- **Data under study**
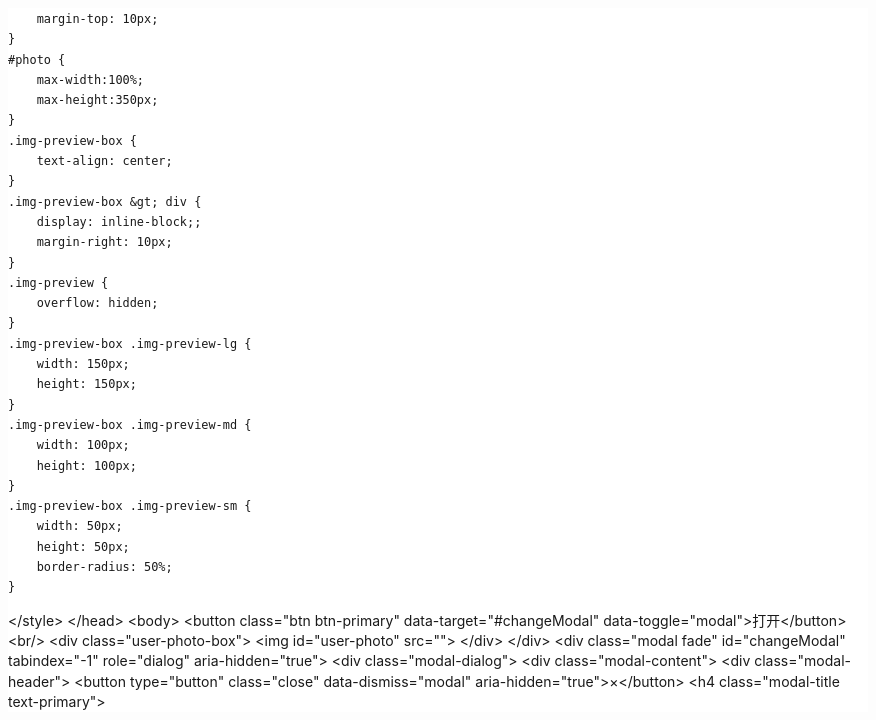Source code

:         margin-top: 10px;
    }
    #photo {
        max-width:100%;
        max-height:350px;
    }
    .img-preview-box {
        text-align: center;
    }
    .img-preview-box &gt; div {
        display: inline-block;;
        margin-right: 10px;
    }
    .img-preview {
        overflow: hidden;
    }
    .img-preview-box .img-preview-lg {
        width: 150px;
        height: 150px;
    }
    .img-preview-box .img-preview-md {
        width: 100px;
        height: 100px;
    }
    .img-preview-box .img-preview-sm {
        width: 50px;
        height: 50px;
        border-radius: 50%;
    }
</span><span class="hljs-tag">&lt;/<span class="hljs-name">style</span>&gt;</span>
<span class="hljs-tag">&lt;/<span class="hljs-name">head</span>&gt;</span>
<span class="hljs-tag">&lt;<span class="hljs-name">body</span>&gt;</span>
<span class="hljs-tag">&lt;<span class="hljs-name">button</span> <span class="hljs-attr">class</span>=<span class="hljs-string">"btn btn-primary"</span> <span class="hljs-attr">data-target</span>=<span class="hljs-string">"#changeModal"</span> <span class="hljs-attr">data-toggle</span>=<span class="hljs-string">"modal"</span>&gt;</span>打开<span class="hljs-tag">&lt;/<span class="hljs-name">button</span>&gt;</span><span class="hljs-tag">&lt;<span class="hljs-name">br</span>/&gt;</span>
<span class="hljs-tag">&lt;<span class="hljs-name">div</span> <span class="hljs-attr">class</span>=<span class="hljs-string">"user-photo-box"</span>&gt;</span>
    <span class="hljs-tag">&lt;<span class="hljs-name">img</span> <span class="hljs-attr">id</span>=<span class="hljs-string">"user-photo"</span> <span class="hljs-attr">src</span>=<span class="hljs-string">""</span>&gt;</span>
<span class="hljs-tag">&lt;/<span class="hljs-name">div</span>&gt;</span>
<span class="hljs-tag">&lt;/<span class="hljs-name">div</span>&gt;</span>
<span class="hljs-tag">&lt;<span class="hljs-name">div</span> <span class="hljs-attr">class</span>=<span class="hljs-string">"modal fade"</span> <span class="hljs-attr">id</span>=<span class="hljs-string">"changeModal"</span> <span class="hljs-attr">tabindex</span>=<span class="hljs-string">"-1"</span> <span class="hljs-attr">role</span>=<span class="hljs-string">"dialog"</span> <span class="hljs-attr">aria-hidden</span>=<span class="hljs-string">"true"</span>&gt;</span>
<span class="hljs-tag">&lt;<span class="hljs-name">div</span> <span class="hljs-attr">class</span>=<span class="hljs-string">"modal-dialog"</span>&gt;</span>
    <span class="hljs-tag">&lt;<span class="hljs-name">div</span> <span class="hljs-attr">class</span>=<span class="hljs-string">"modal-content"</span>&gt;</span>
        <span class="hljs-tag">&lt;<span class="hljs-name">div</span> <span class="hljs-attr">class</span>=<span class="hljs-string">"modal-header"</span>&gt;</span>
            <span class="hljs-tag">&lt;<span class="hljs-name">button</span> <span class="hljs-attr">type</span>=<span class="hljs-string">"button"</span> <span class="hljs-attr">class</span>=<span class="hljs-string">"close"</span> <span class="hljs-attr">data-dismiss</span>=<span class="hljs-string">"modal"</span> <span class="hljs-attr">aria-hidden</span>=<span class="hljs-string">"true"</span>&gt;</span>×<span class="hljs-tag">&lt;/<span class="hljs-name">button</span>&gt;</span>
            <span class="hljs-tag">&lt;<span class="hljs-name">h4</span> <span class="hljs-attr">class</span>=<span class="hljs-string">"modal-title text-primary"</span>&gt;</span>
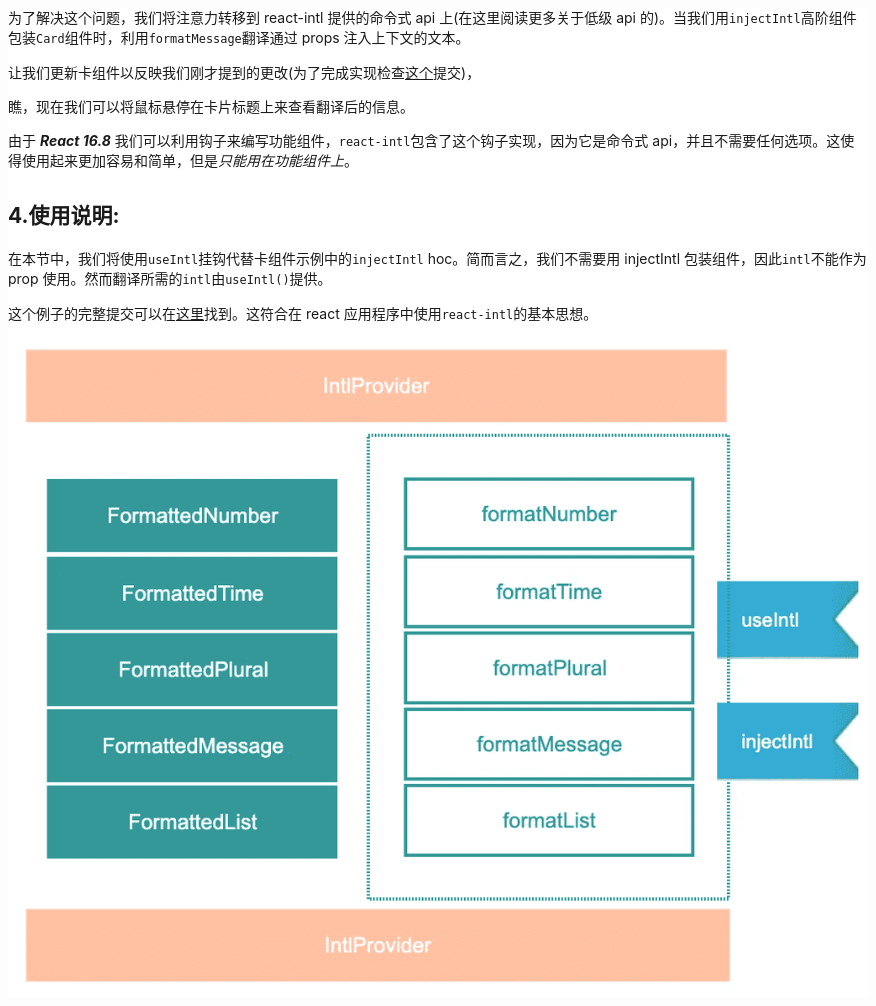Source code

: 为了解决这个问题，我们将注意力转移到 react-intl 提供的命令式 api 上(在这里阅读更多关于低级 api 的)。当我们用`injectIntl`高阶组件包装`Card`组件时，利用`formatMessage`翻译通过 props 注入上下文的文本。

让我们更新卡组件以反映我们刚才提到的更改(为了完成实现检查[这个](https://github.com/citta-lab/react-internationalization-exmple/tree/194b74f0e0ce050ace297edae2198d319d052c90)提交)，

瞧，现在我们可以将鼠标悬停在卡片标题上来查看翻译后的信息。

由于 ***React 16.8*** 我们可以利用钩子来编写功能组件，`react-intl`包含了这个钩子实现，因为它是命令式 api，并且不需要任何选项。这使得使用起来更加容易和简单，但是*只能用在功能组件上*。

## 4.使用说明:

在本节中，我们将使用`useIntl`挂钩代替卡组件示例中的`injectIntl` hoc。简而言之，我们不需要用 injectIntl 包装组件，因此`intl`不能作为 prop 使用。然而翻译所需的`intl`由`useIntl()`提供。

这个例子的完整提交可以在[这里](https://github.com/citta-lab/react-internationalization-exmple/tree/15c51205c78e699dc948061d302ec59f2ad8a92c)找到。这符合在 react 应用程序中使用`react-intl`的基本思想。

![](img/1cb81966d7f1d61daf16d6b62ea83c9c.png)
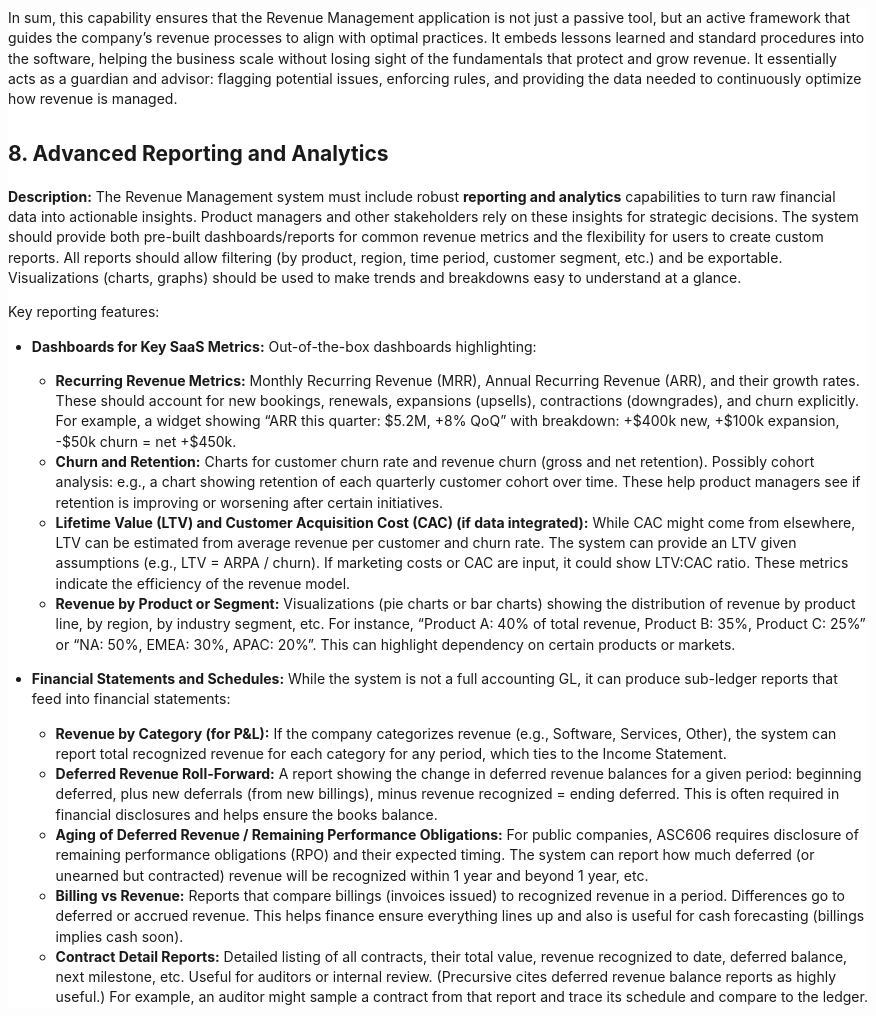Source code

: In sum, this capability ensures that the Revenue Management application is not just a passive tool, but an active framework that guides the company’s revenue processes to align with optimal practices. It embeds lessons learned and standard procedures into the software, helping the business scale without losing sight of the fundamentals that protect and grow revenue. It essentially acts as a guardian and advisor: flagging potential issues, enforcing rules, and providing the data needed to continuously optimize how revenue is managed.

## 8. Advanced Reporting and Analytics

**Description:** The Revenue Management system must include robust **reporting and analytics** capabilities to turn raw financial data into actionable insights. Product managers and other stakeholders rely on these insights for strategic decisions. The system should provide both pre-built dashboards/reports for common revenue metrics and the flexibility for users to create custom reports. All reports should allow filtering (by product, region, time period, customer segment, etc.) and be exportable. Visualizations (charts, graphs) should be used to make trends and breakdowns easy to understand at a glance.

Key reporting features:

- **Dashboards for Key SaaS Metrics:** Out-of-the-box dashboards highlighting:

  - **Recurring Revenue Metrics:** Monthly Recurring Revenue (MRR), Annual Recurring Revenue (ARR), and their growth rates. These should account for new bookings, renewals, expansions (upsells), contractions (downgrades), and churn explicitly. For example, a widget showing “ARR this quarter: \$5.2M, +8% QoQ” with breakdown: +\$400k new, +\$100k expansion, -\$50k churn = net +\$450k.
  - **Churn and Retention:** Charts for customer churn rate and revenue churn (gross and net retention). Possibly cohort analysis: e.g., a chart showing retention of each quarterly customer cohort over time. These help product managers see if retention is improving or worsening after certain initiatives.
  - **Lifetime Value (LTV) and Customer Acquisition Cost (CAC) (if data integrated):** While CAC might come from elsewhere, LTV can be estimated from average revenue per customer and churn rate. The system can provide an LTV given assumptions (e.g., LTV = ARPA / churn). If marketing costs or CAC are input, it could show LTV\:CAC ratio. These metrics indicate the efficiency of the revenue model.
  - **Revenue by Product or Segment:** Visualizations (pie charts or bar charts) showing the distribution of revenue by product line, by region, by industry segment, etc. For instance, “Product A: 40% of total revenue, Product B: 35%, Product C: 25%” or “NA: 50%, EMEA: 30%, APAC: 20%”. This can highlight dependency on certain products or markets.

- **Financial Statements and Schedules:** While the system is not a full accounting GL, it can produce sub-ledger reports that feed into financial statements:

  - **Revenue by Category (for P\&L):** If the company categorizes revenue (e.g., Software, Services, Other), the system can report total recognized revenue for each category for any period, which ties to the Income Statement.
  - **Deferred Revenue Roll-Forward:** A report showing the change in deferred revenue balances for a given period: beginning deferred, plus new deferrals (from new billings), minus revenue recognized = ending deferred. This is often required in financial disclosures and helps ensure the books balance.
  - **Aging of Deferred Revenue / Remaining Performance Obligations:** For public companies, ASC606 requires disclosure of remaining performance obligations (RPO) and their expected timing. The system can report how much deferred (or unearned but contracted) revenue will be recognized within 1 year and beyond 1 year, etc.
  - **Billing vs Revenue:** Reports that compare billings (invoices issued) to recognized revenue in a period. Differences go to deferred or accrued revenue. This helps finance ensure everything lines up and also is useful for cash forecasting (billings implies cash soon).
  - **Contract Detail Reports:** Detailed listing of all contracts, their total value, revenue recognized to date, deferred balance, next milestone, etc. Useful for auditors or internal review. (Precursive cites deferred revenue balance reports as highly useful.) For example, an auditor might sample a contract from that report and trace its schedule and compare to the ledger.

- **Task objective**
Print the lines starting at the one that contains "## 8. Advanced Reporting and Analytics" and ending at the one that contains "- **Dashboards for", exactly as they appear, both of those lines included.

- **Exercise output**
## 8. Advanced Reporting and Analytics

**Description:** The Revenue Management system must include robust **reporting and analytics** capabilities to turn raw financial data into actionable insights. Product managers and other stakeholders rely on these insights for strategic decisions. The system should provide both pre-built dashboards/reports for common revenue metrics and the flexibility for users to create custom reports. All reports should allow filtering (by product, region, time period, customer segment, etc.) and be exportable. Visualizations (charts, graphs) should be used to make trends and breakdowns easy to understand at a glance.

Key reporting features:

- **Dashboards for Key SaaS Metrics:** Out-of-the-box dashboards highlighting:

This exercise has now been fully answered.